I came across this picture on Facebook and it gave me food for thought. In the past year, I have lost a very dear friend because I did not realize that she was as ill as she was , with a mood disorder. Our relationship changed as she decompensated into a serious depression manifesting physically along with distorted thinking that became obvious over time. Typical of so many of our loved ones, she had no insight into her state of being and turned outward towards me, making me the villain. She took no responsibility for herself, and how undependable she had become.
One lesson for me is a reminder to rule out the physical causes of symptoms and then explore the psychiatric. Since this dear friend had a history of serious depression, it is certainly “on the table” as a cause for her physical symptoms. She had been in remission for over 20 years, during the entire time of our friendship, I had no idea what she looked like when symptomatic. Sadly, now I do. As is typical when our loved ones are not accountable for their actions, separations tend to occur.

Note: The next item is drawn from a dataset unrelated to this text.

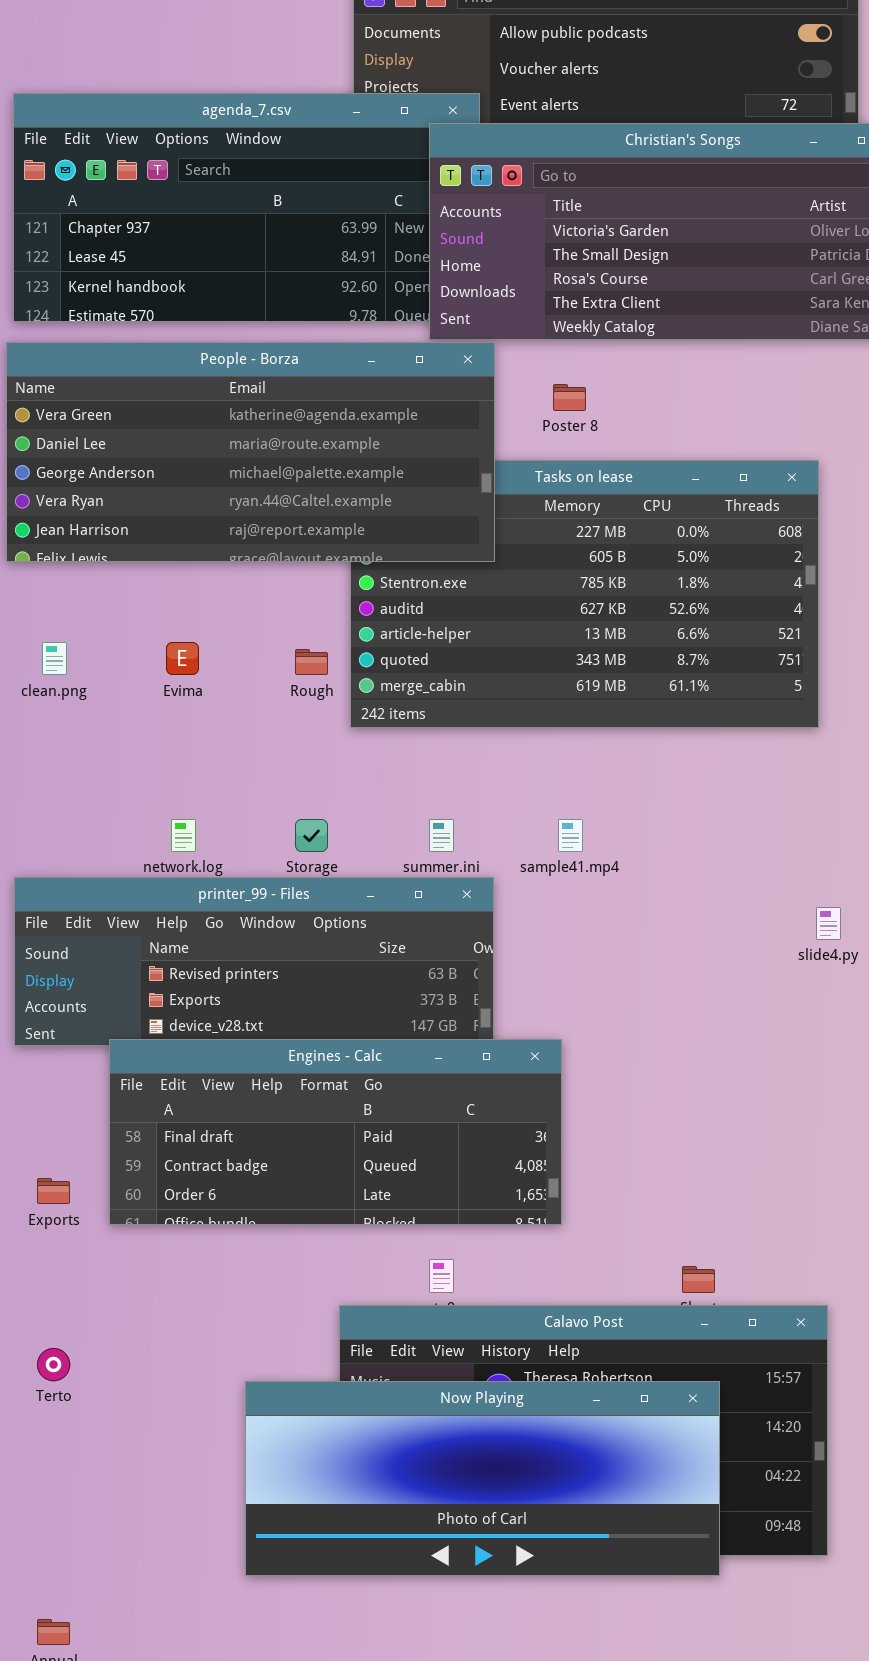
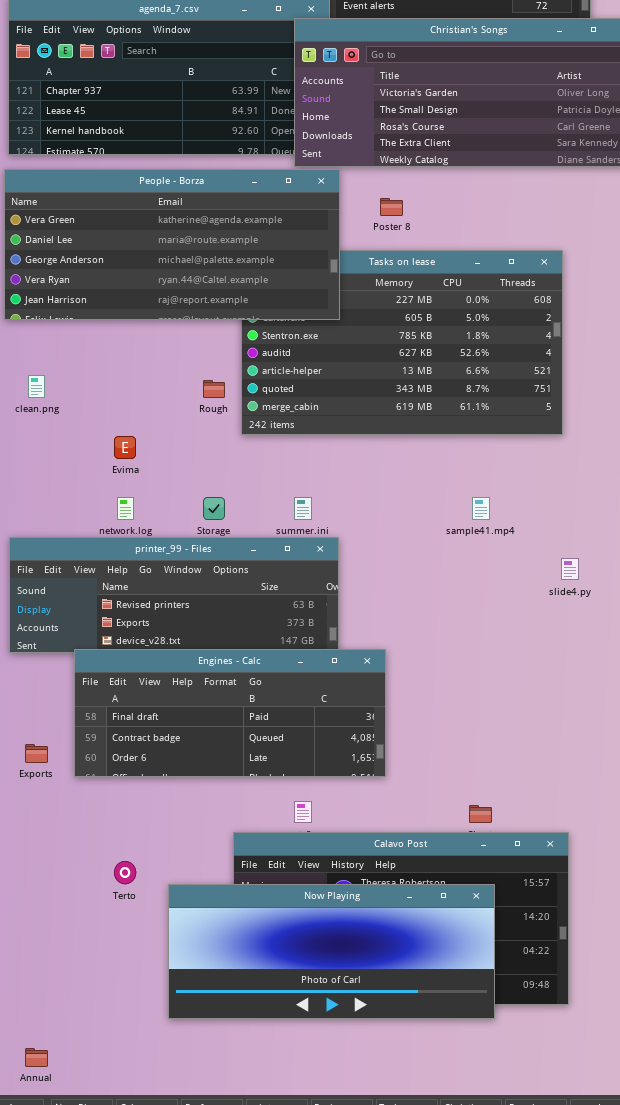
Evima: [166,642,199,675] -> [114,436,136,459], moved
sample41.mp4: [558,819,583,852] -> [472,497,490,520], moved
Terto: [37,1348,70,1381] -> [114,861,136,884], moved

How could any relationship resolve differences when one party refuses to examine her behavior and apologize for the hurt she’s caused?
For example, this dear friend had blind-sided me with a litany of complaints about me in the beginning of the year. I was stunned speechless. It felt to me just like when other loved ones (with serious mental illness) behaved like this towards me. I said so, too. That was our red flag. I had nothing more to say and would have been content to take a break, however she persisted. This is a long term relationship, like family, and like family, the capacity for hurting one another is great indeed. Reflecting back, it would have been prudent for me to stay with my first impression, that she was just like other family members when symptomatic, and give her the time and space to meet her illness head on. Instead, we dragged it out for a few more months and it blew up around us as our patience ran out.
So I have learned, and I share with you, as loved ones, we need to trust ourselves when it comes to identifying and dealing with symptoms. By doing so, we can reduce our own anger and hurt, and make healthier decisions for all concerned.